# VBForums CodeBank > Codebank - Game Programming >  Dots Game in Excel

## Españolita

Here is a VERY BASIC version of the old paper game dots that I used to enjoy when I was young. There is practically no error checking, so there is an opportunity to improve it.
You must start the game by clicking "New Game" and entering the names of the two players. One player then double-clicks between two dots to make their line. If the line completes a box, the players initial is automatically entered in that box and the player takes another turn. If a box isn't completed on a turn, the user must click "End Turn" (room for improvement there) and the other player takes their turn. When all the boxes are completed, the winner is displayed. This is the second game I wrote to learn VBA, after Tri-Peaks so please forgive any, less-than-perfect code.

----------


## sudin.iem

> Here is a VERY BASIC version of the old paper game dots that I used to enjoy when I was young. There is practically no error checking, so there is an opportunity to improve it.
> You must start the game by clicking "New Game" and entering the names of the two players. One player then double-clicks between two dots to make their line. If the line completes a box, the players initial is automatically entered in that box and the player takes another turn. If a box isn't completed on a turn, the user must click "End Turn" (room for improvement there) and the other player takes their turn. When all the boxes are completed, the winner is displayed. This is the second game I wrote to learn VBA, after Tri-Peaks so please forgive any, less-than-perfect code.

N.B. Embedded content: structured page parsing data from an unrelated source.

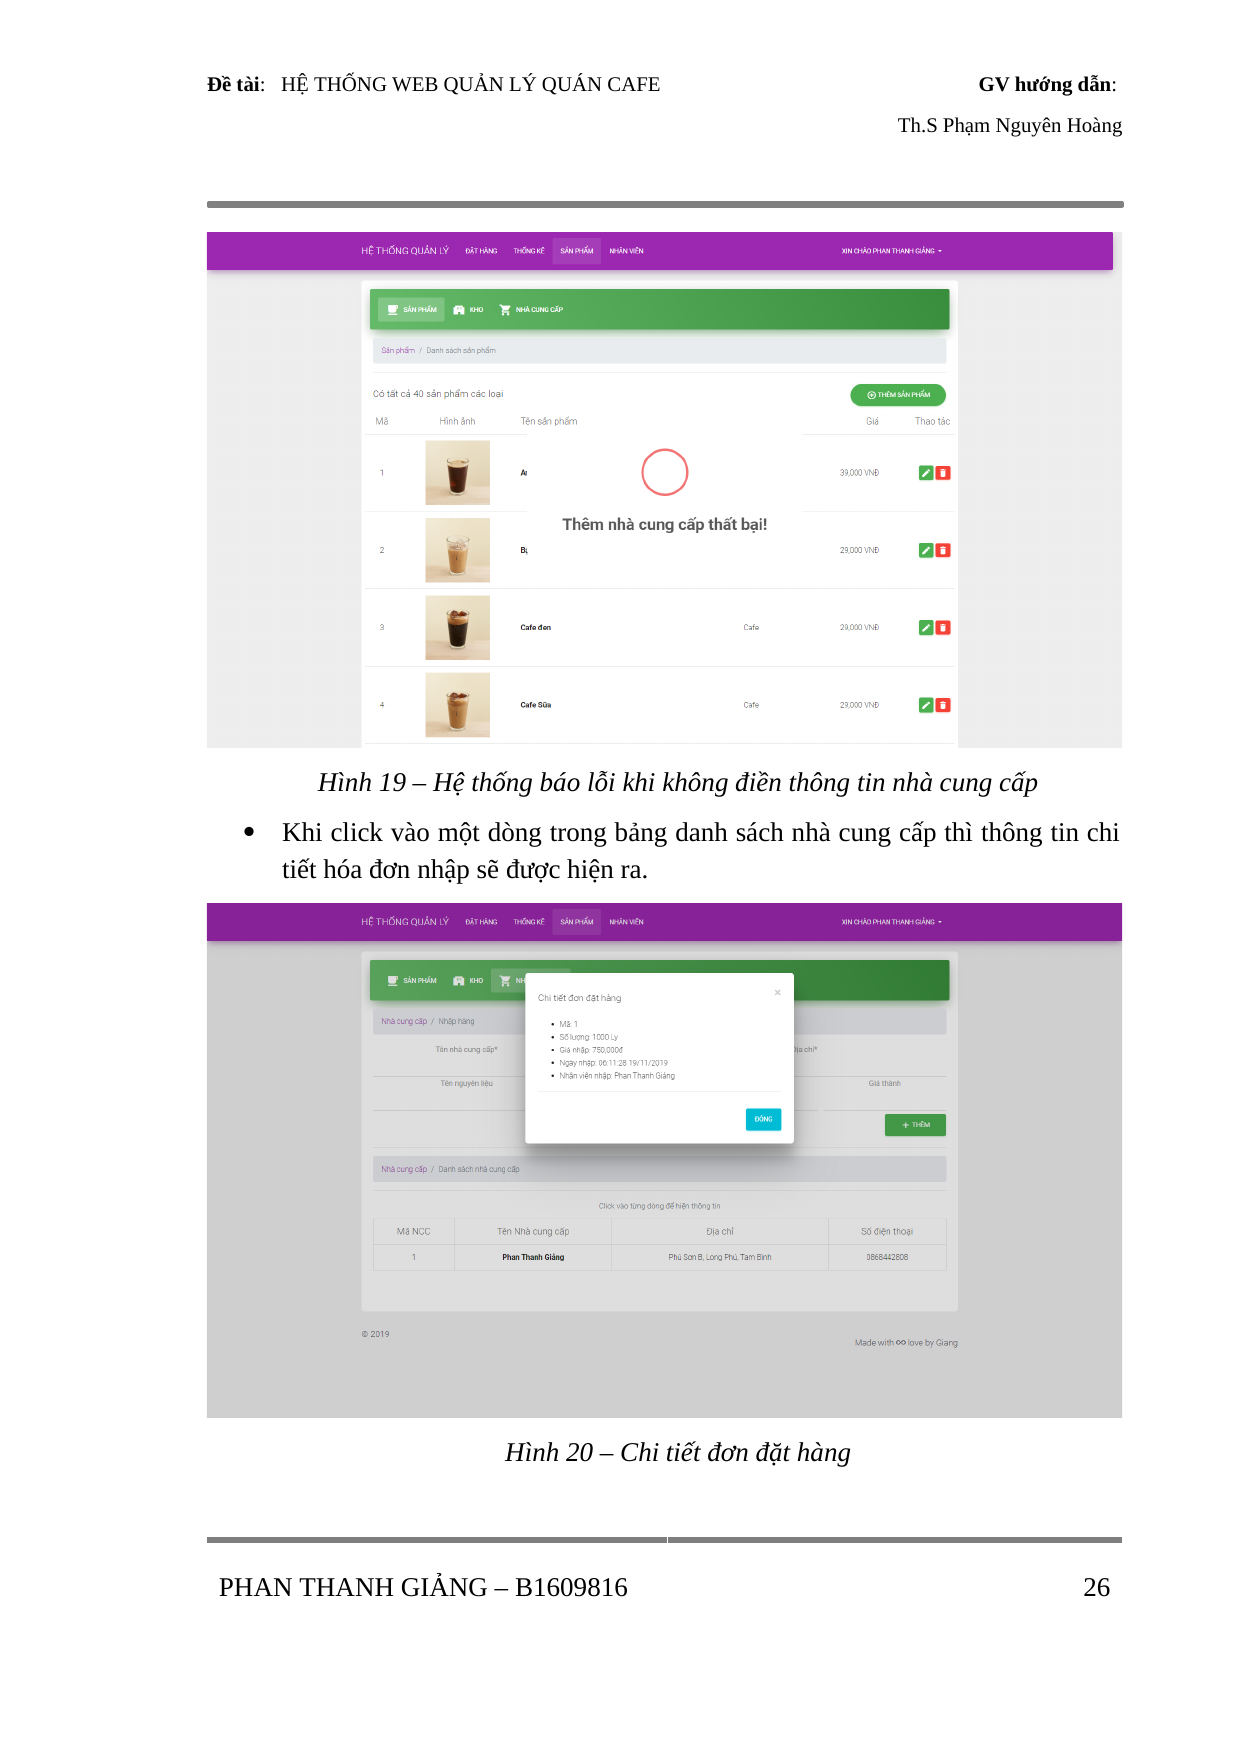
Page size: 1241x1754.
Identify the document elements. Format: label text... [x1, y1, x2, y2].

picture [206, 903, 1123, 1418]
list Khi click vào một dòng trong bảng danh sách nhà cung cấp thì thông tin chi tiết hóa đơn nhập sẽ được hiện ra. [244, 816, 1122, 885]
picture [206, 232, 1123, 748]
text Hình 20 – Chi tiết đơn đặt hàng [207, 1436, 1122, 1468]
text Hình 19 – Hệ thống báo lỗi khi không điền thông tin nhà cung cấp [207, 766, 1122, 798]
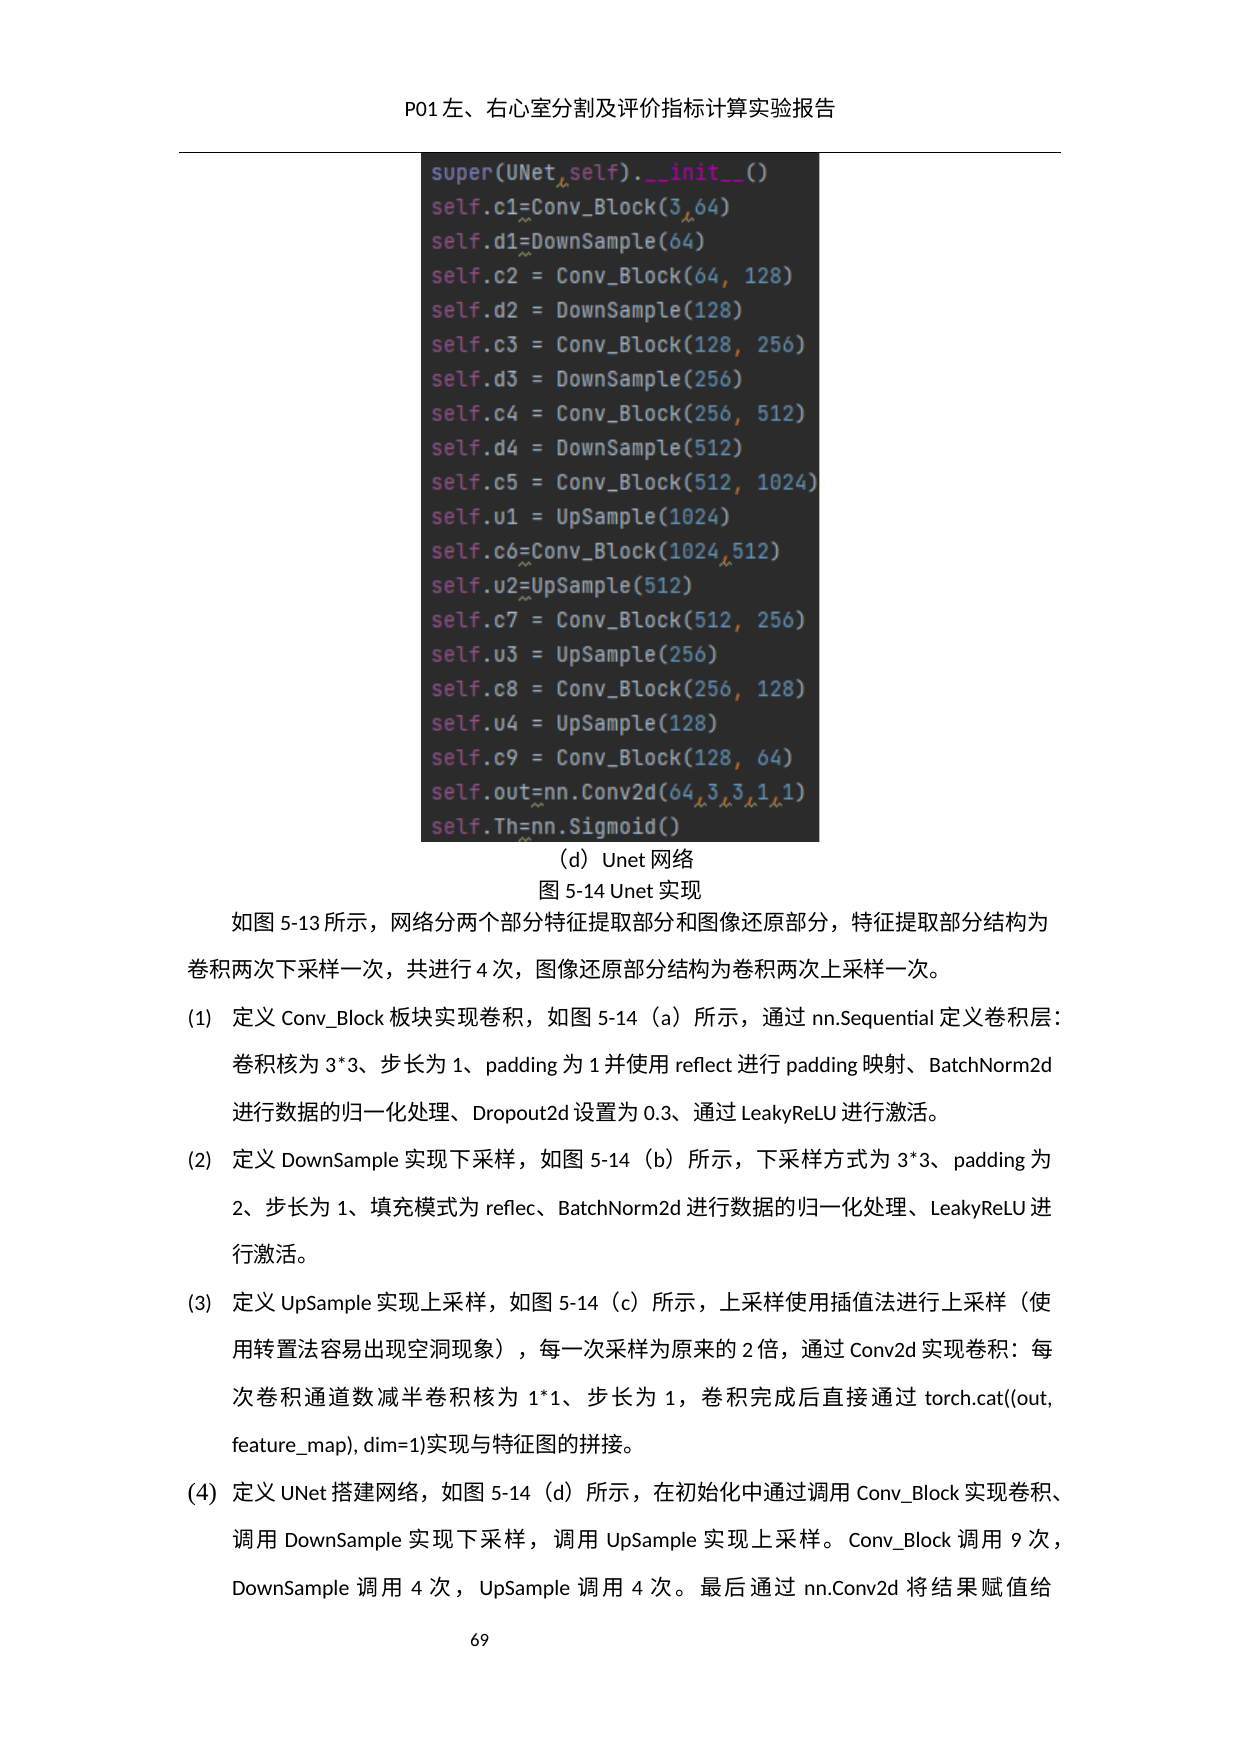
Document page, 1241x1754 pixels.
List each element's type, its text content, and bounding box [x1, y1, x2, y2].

text 如图5-13所示，网络分两个部分特征提取部分和图像还原部分，特征提取部分结构为卷积两次下采样一次，共进行4次，图像还原部分结构为卷积两次上采样一次。 [187, 905, 1053, 984]
list 定义DownSample实现下采样，如图5-14（b）所示，下采样方式为3*3、padding为2、步长为1、填充模式为reflec、BatchNorm2d进行数据的归一化处理、LeakyReLU进行激活。 [187, 1142, 1053, 1269]
text 图5-14 Unet实现 [187, 873, 1053, 905]
list 定义Conv_Block板块实现卷积，如图5-14（a）所示，通过nn.Sequential定义卷积层：卷积核为3*3、步长为1、padding为1并使用reflect进行padding映射、BatchNorm2d进行数据的归一化处理、Dropout2d设置为0.3、通过LeakyReLU进行激活。 [187, 1000, 1053, 1127]
list 定义UpSample实现上采样，如图5-14（c）所示，上采样使用插值法进行上采样（使用转置法容易出现空洞现象），每一次采样为原来的2倍，通过Conv2d实现卷积：每次卷积通道数减半卷积核为1*1、步长为1，卷积完成后直接通过torch.cat((out, feature_map), dim=1)实现与特征图的拼接。 [187, 1285, 1053, 1459]
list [187, 1475, 1053, 1602]
picture [421, 153, 820, 842]
list Unet网络 [187, 842, 1053, 873]
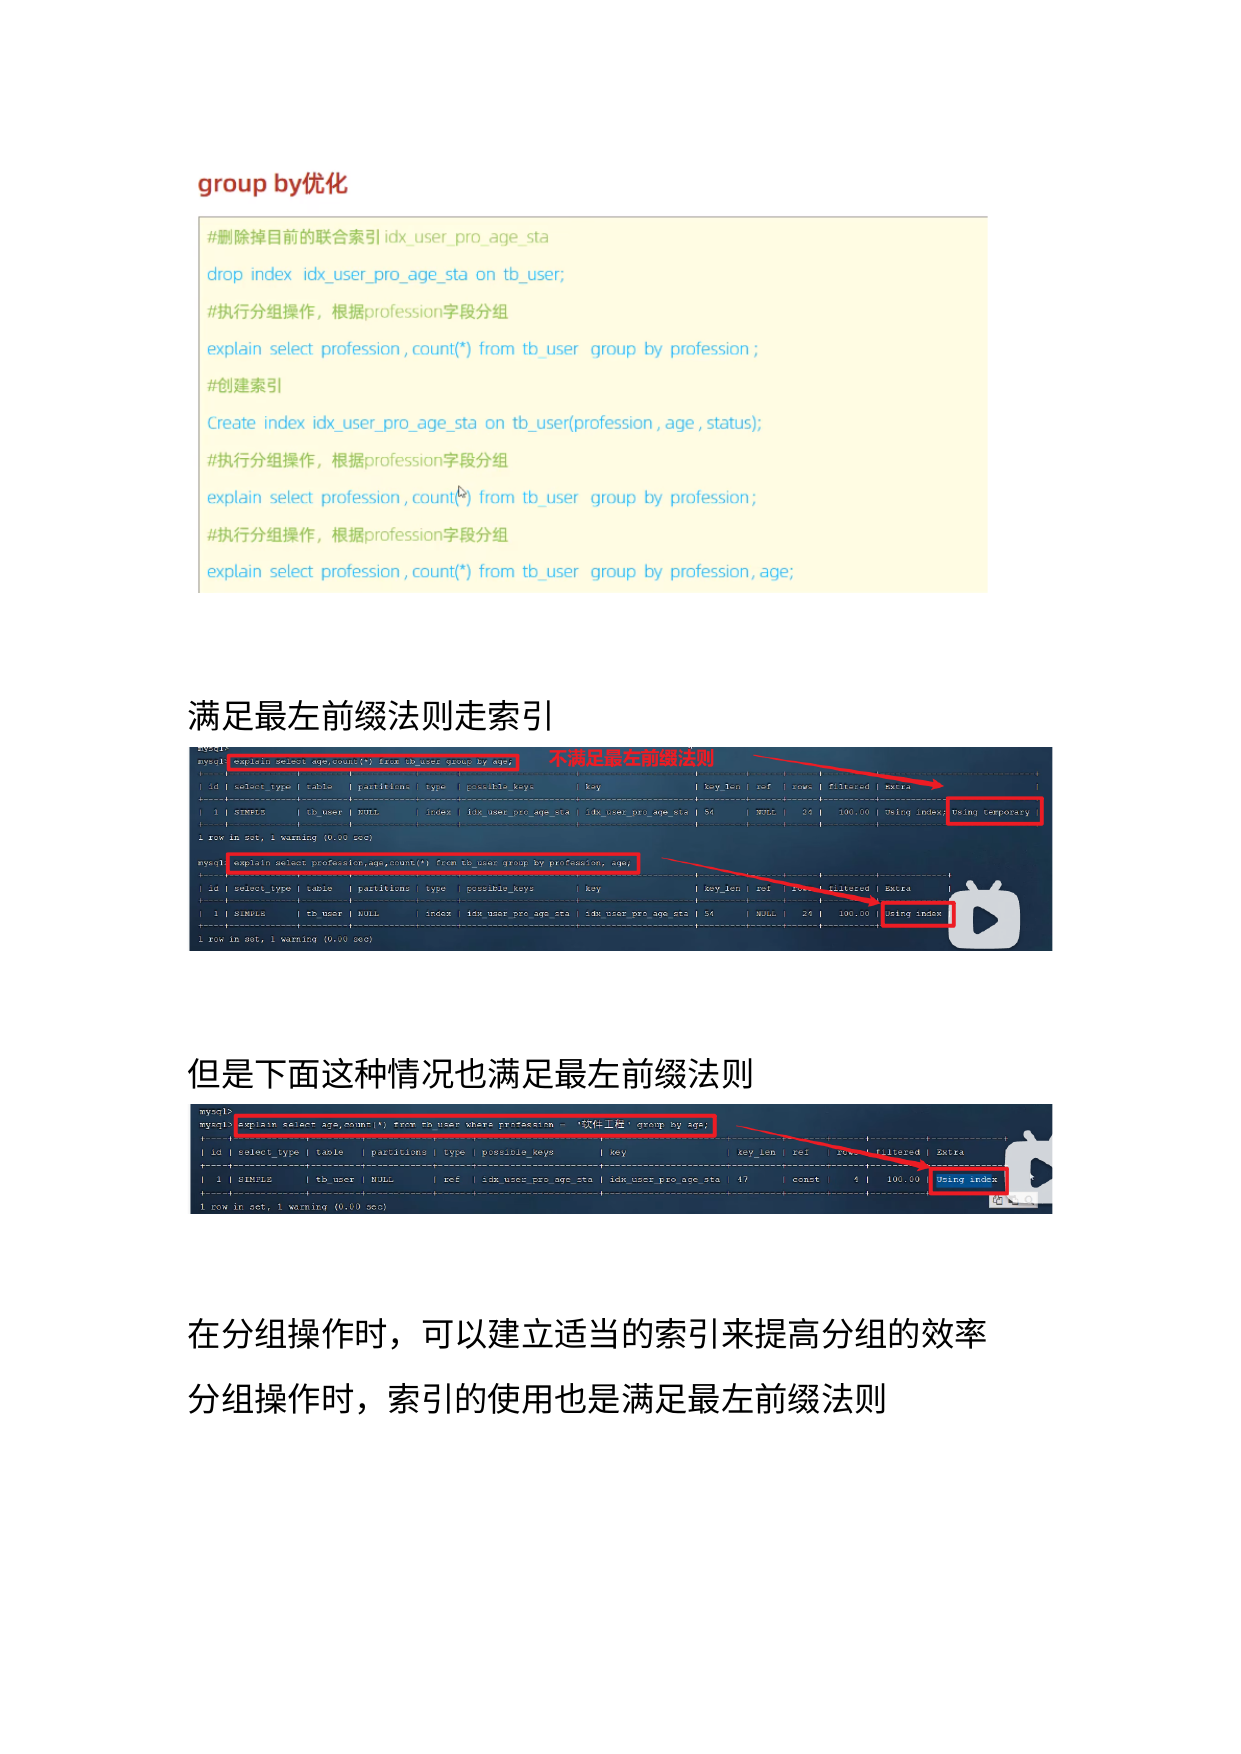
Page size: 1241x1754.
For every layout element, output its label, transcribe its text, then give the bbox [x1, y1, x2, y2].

Hey could you please share the excel file through email. My email id is <Email address removed by mod/>. I am not able to download it here. Thanks in advance.

----------


## taiba123

This is very Good and thanks for sharing it with us.I hope everyone could take a look and tell your if there is any mistake to improve it much better.

----------


## KingDell101

Hey, are you able to email me the excel file for this game including the vba code? Thanks in Advance.

----------